[Source information — start]

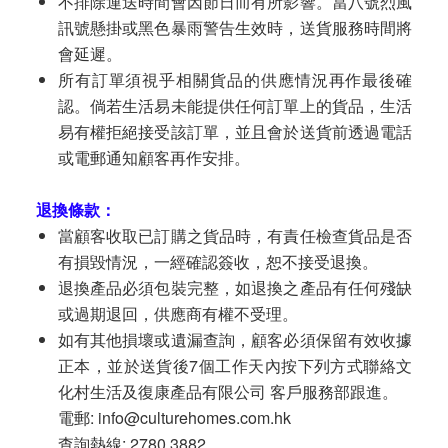
不排除運送時間會因節日而有所影響。當八號烈風
訊號懸掛或黑色暴雨警告生效時，送貨服務時間將
會延遲。
所有訂單須視乎相關貨品的供應情況再作最後確
認。倘若生活易未能提供任何訂單上的貨品，生活
易有權拒絕接受該訂單，並且會於送貨前透過電話
或電郵通知顧客再作安排。
退換條款：
當顧客收取已訂購之貨品時，有責任檢查貨品是否
有損毀情況，一經確認簽收，恕不接受退換。
退換產品必須包裝完整，如退換之產品有任何殘缺
或過期退回，供應商有權不受理。
如有其他損壞或遺漏查詢，顧客必須保留有效收據
正本，並於送貨後7個工作天內按下列方式聯絡文
化村生活及復康產品有限公司 客戶服務部跟進。
電郵: info@culturehomes.com.hk
查詢熱線: 2780 3882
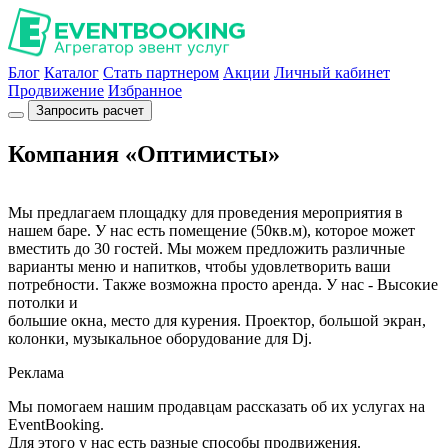
Блог
Каталог
Стать партнером
Акции
Личный кабинет
Продвижение
Избранное
Запросить расчет
Компания «Оптимисты»
Мы предлагаем площадку для проведения мероприятия в
нашем баре. У нас есть помещение (50кв.м), которое может
вместить до 30 гостей. Мы можем предложить различные
варианты меню и напитков, чтобы удовлетворить ваши
потребности. Также возможна просто аренда. У нас - Высокие
потолки и
большие окна, место для курения. Проектор, большой экран,
колонки, музыкальное оборудование для Dj.
Реклама
Мы помогаем нашим продавцам рассказать об их услугах на
EventBooking.
Для этого у нас есть разные способы продвижения.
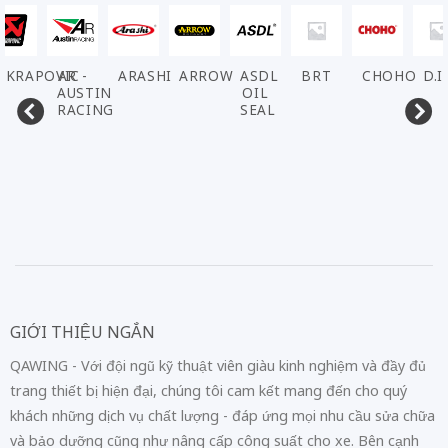
AKRAPOVIC
AR -
ARASHI
ARROW
ASDL
BRT
CHOHO
D.I
AUSTIN
OIL
RACING
SEAL
GIỚI THIỆU NGẮN
QAWING - Với đội ngũ kỹ thuật viên giàu kinh nghiệm và đầy đủ
trang thiết bị hiện đại, chúng tôi cam kết mang đến cho quý
khách những dịch vụ chất lượng - đáp ứng mọi nhu cầu sửa chữa
và bảo dưỡng cũng như nâng cấp công suất cho xe. Bên cạnh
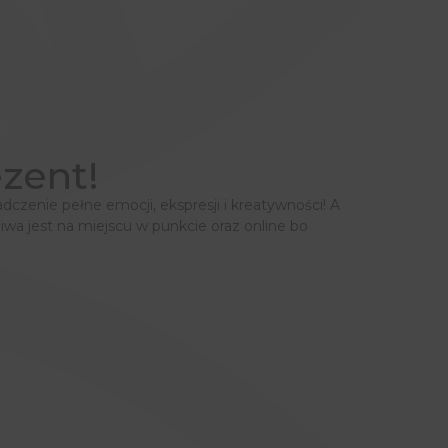
zent!
dczenie pełne emocji, ekspresji i kreatywności! A
 jest na miejscu w punkcie oraz online bo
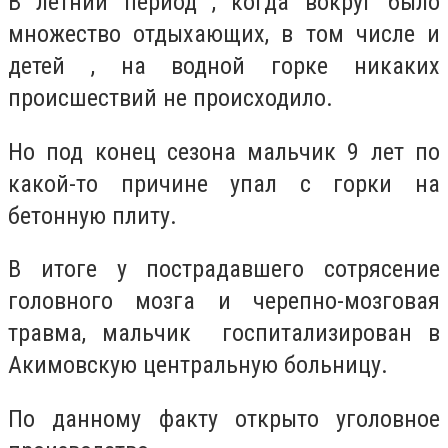
В летний период , когда вокруг было
множество отдыхающих, в том числе и
детей , на водной горке никаких
происшествий не происходило.
Но под конец сезона мальчик 9 лет по
какой-то причине упал с горки на
бетонную плиту.
В итоге у пострадавшего сотрясение
головного мозга и черепно-мозговая
травма, мальчик госпитализирован в
Акимовскую центральную больницу.
По данному факту открыто уголовное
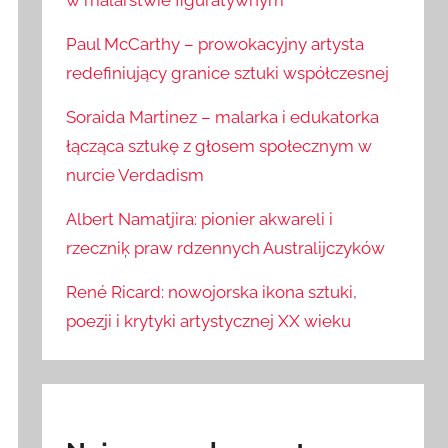
w malarstwie figuratywnym
Paul McCarthy – prowokacyjny artysta
redefiniujący granice sztuki współczesnej
Soraida Martinez – malarka i edukatorka
łącząca sztukę z głosem społecznym w
nurcie Verdadism
Albert Namatjira: pionier akwareli i
rzeczniķ praw rdzennych Australijczyków
René Ricard: nowojorska ikona sztuki,
poezji i krytyki artystycznej XX wieku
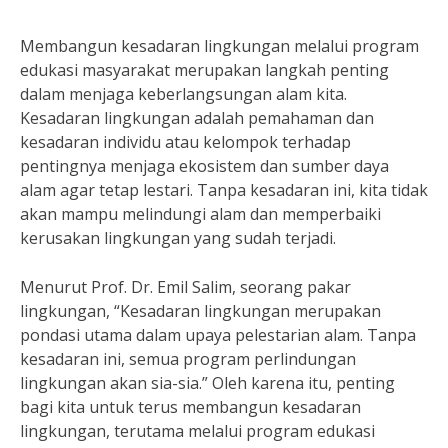
Membangun kesadaran lingkungan melalui program
edukasi masyarakat merupakan langkah penting
dalam menjaga keberlangsungan alam kita.
Kesadaran lingkungan adalah pemahaman dan
kesadaran individu atau kelompok terhadap
pentingnya menjaga ekosistem dan sumber daya
alam agar tetap lestari. Tanpa kesadaran ini, kita tidak
akan mampu melindungi alam dan memperbaiki
kerusakan lingkungan yang sudah terjadi.
Menurut Prof. Dr. Emil Salim, seorang pakar
lingkungan, “Kesadaran lingkungan merupakan
pondasi utama dalam upaya pelestarian alam. Tanpa
kesadaran ini, semua program perlindungan
lingkungan akan sia-sia.” Oleh karena itu, penting
bagi kita untuk terus membangun kesadaran
lingkungan, terutama melalui program edukasi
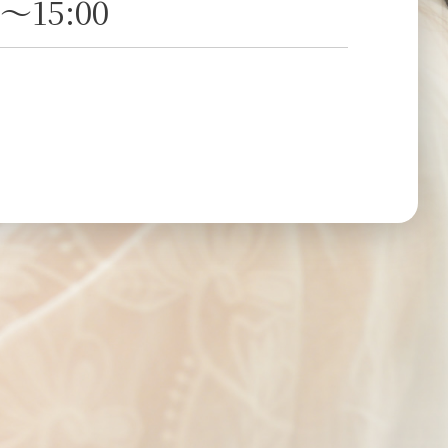
15:00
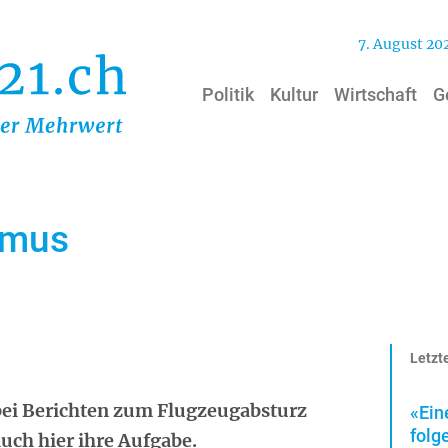
7. August 20
Politik
Kultur
Wirtschaft
G
smus
Letzte
ei Berichten zum Flugzeugabsturz
«Ein
folg
auch hier ihre Aufgabe.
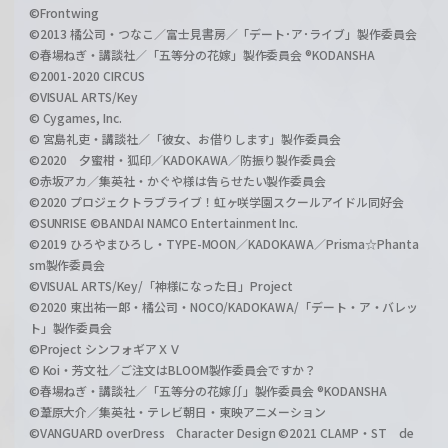
©Frontwing
©2013 橘公司・つなこ／富士見書房／「デート･ア･ライブ」製作委員会
©春場ねぎ・講談社／「五等分の花嫁」製作委員会 ®KODANSHA
©2001-2020 CIRCUS
©VISUAL ARTS/Key
© Cygames, Inc.
© 宮島礼吏・講談社／「彼女、お借りします」製作委員会
©2020 夕蜜柑・狐印／KADOKAWA／防振り製作委員会
©赤坂アカ／集英社・かぐや様は告らせたい製作委員会
©2020 プロジェクトラブライブ！虹ヶ咲学園スクールアイドル同好会
©SUNRISE ©BANDAI NAMCO Entertainment Inc.
©2019 ひろやまひろし・TYPE-MOON／KADOKAWA／Prisma☆Phanta
sm製作委員会
©VISUAL ARTS/Key/「神様になった日」Project
©2020 東出祐一郎・橘公司・NOCO/KADOKAWA/「デート・ア・バレッ
ト」製作委員会
©Project シンフォギアＸＶ
© Koi・芳文社／ご注文はBLOOM製作委員会ですか？
©春場ねぎ・講談社／「五等分の花嫁∬」製作委員会 ®KODANSHA
©葦原大介／集英社・テレビ朝日・東映アニメーション
©VANGUARD overDress Character Design ©2021 CLAMP・ST de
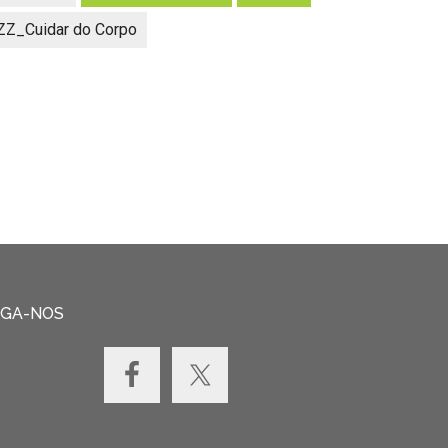
ZZ_Cuidar do Corpo
IGA-NOS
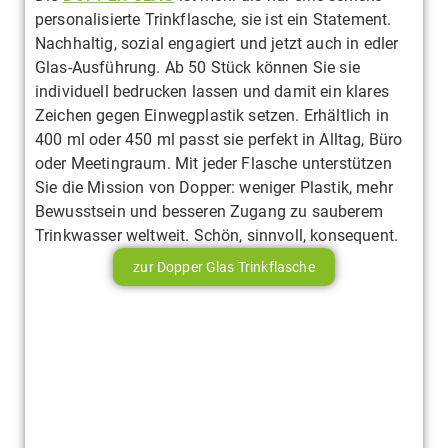
personalisierte Trinkflasche, sie ist ein Statement.
Nachhaltig, sozial engagiert und jetzt auch in edler
Glas-Ausführung. Ab 50 Stück können Sie sie
individuell bedrucken lassen und damit ein klares
Zeichen gegen Einwegplastik setzen. Erhältlich in
400 ml oder 450 ml passt sie perfekt in Alltag, Büro
oder Meetingraum. Mit jeder Flasche unterstützen
Sie die Mission von Dopper: weniger Plastik, mehr
Bewusstsein und besseren Zugang zu sauberem
Trinkwasser weltweit. Schön, sinnvoll, konsequent.
zur Dopper Glas Trinkflasche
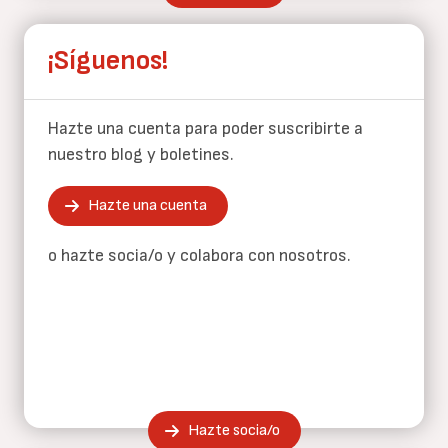
¡Síguenos!
Hazte una cuenta para poder suscribirte a
nuestro blog y boletines.
Hazte una cuenta
o hazte socia/o y colabora con nosotros.
Hazte socia/o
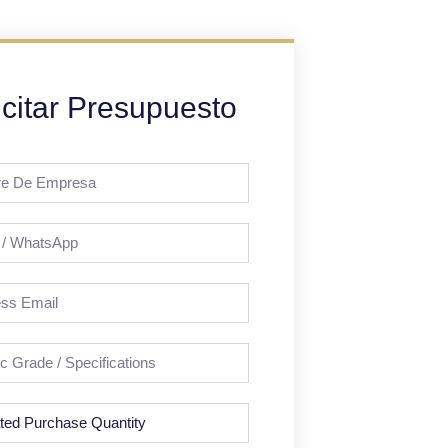
icitar Presupuesto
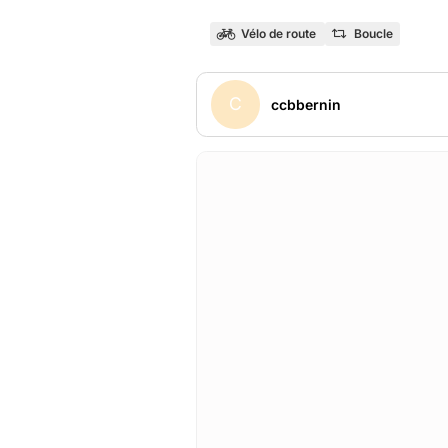
Vélo de route
Boucle
C
ccbbernin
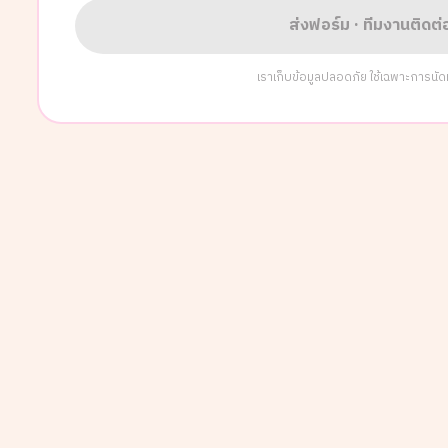
ส่งฟอร์ม · ทีมงานติดต
เราเก็บข้อมูลปลอดภัย ใช้เฉพาะการนัดหมา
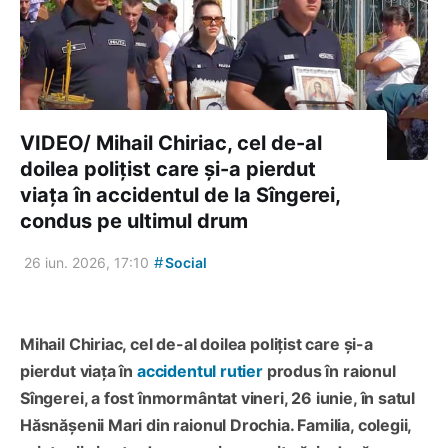
VIDEO/ Mihail Chiriac, cel de-al
doilea polițist care și-a pierdut
viața în accidentul de la Sîngerei,
condus pe ultimul drum
#
26 iun. 2026, 17:10
Social
Mihail Chiriac, cel de-al doilea polițist care și-a
pierdut viața în
accidentul rutier
produs în raionul
Sîngerei, a fost înmormântat vineri, 26 iunie, în satul
Hăsnășenii Mari din raionul Drochia. Familia, colegii,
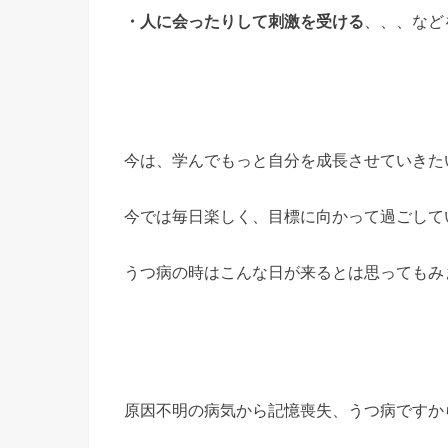
・人に会ったりして刺激を受ける
、、、など
今は、学んでもっと自分を成長させていきた
今では毎日楽しく、目標に向かって過ごして
うつ病の時はこんな日が来るとは思ってもみ
原因不明の病気から記憶喪失、うつ病ですか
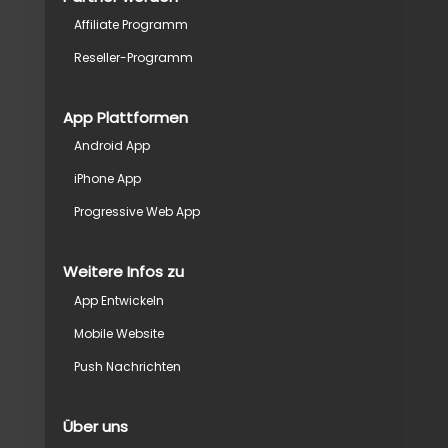
Affiliate Programm
Reseller-Programm
App Plattformen
Android App
iPhone App
Progressive Web App
Weitere Infos zu
App Entwickeln
Mobile Website
Push Nachrichten
Über uns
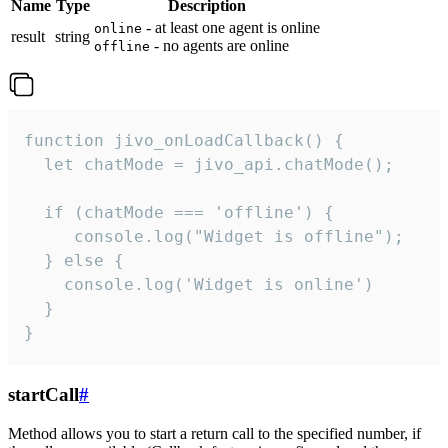
Name
Type
Description
- at least one agent is online
online
result
string
- no agents are online
offline
function jivo_onLoadCallback() {

  let chatMode = jivo_api.chatMode();

  if (chatMode === 'offline') {

     console.log("Widget is offline");

  } else {

    console.log('Widget is online')

  }

}
startCall
#
Method allows you to start a return call to the specified number, if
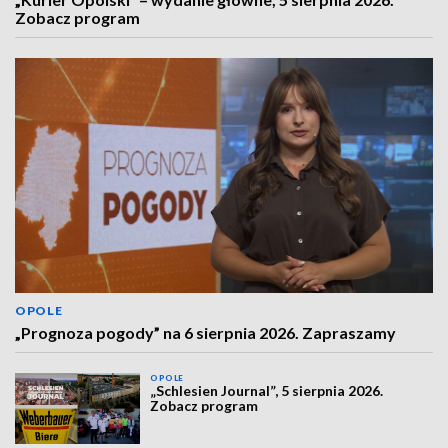
Zobacz program
OPOLE
„Prognoza pogody” na 6 sierpnia 2026. Zapraszamy
OPOLE
„Schlesien Journal”, 5 sierpnia 2026.
Zobacz program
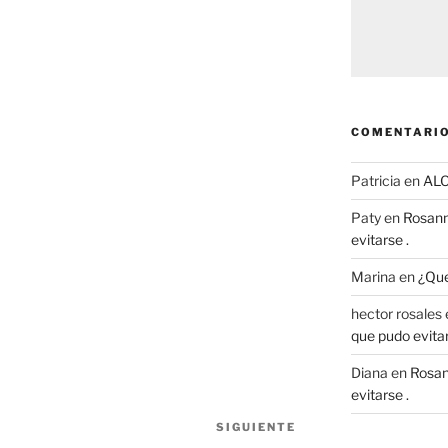
COMENTARIO
Patricia
en
AL
Paty
en
Rosann
evitarse .
Marina
en
¿Que
hector rosales
que pudo evitar
Diana
en
Rosan
evitarse .
SIGUIENTE
Siguiente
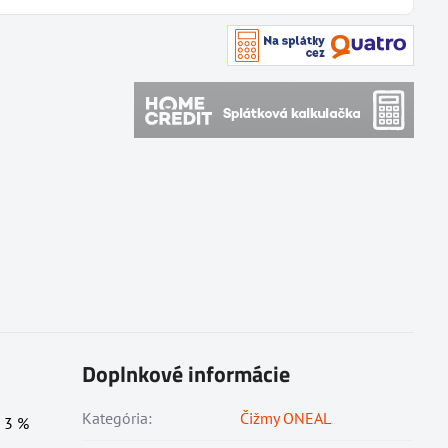
Doplnkové informácie
Kategória:
Čižmy ONEAL
, 3 %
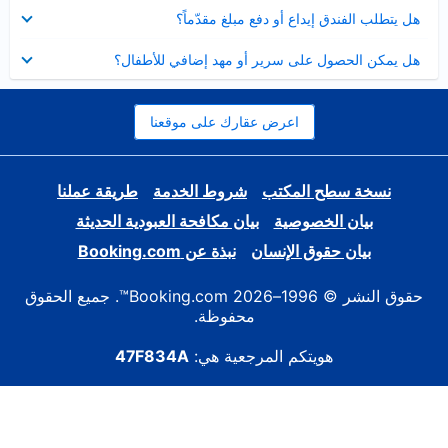
عرض
هل يتطلب الفندق إيداع أو دفع مبلغ مقدّماً؟
مصغر
عرض
هل يمكن الحصول على سرير أو مهد إضافي للأطفال؟
مصغر
اعرض عقارك على موقعنا
نسخة سطح المكتب
شروط الخدمة
طريقة عملنا
بيان الخصوصية
بيان مكافحة العبودية الحديثة
بيان حقوق الإنسان
نبذة عن Booking.com
حقوق النشر © 1996–2026 Booking.com™. جميع الحقوق
محفوظة.
هويتكم المرجعية هي:
47F834A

[Source information — finish]

- **Required work**: Copy out every line from the data above in which the word "accidentul" occurs.

- **Your response**:
viața în accidentul de la Sîngerei,
accidentul rutier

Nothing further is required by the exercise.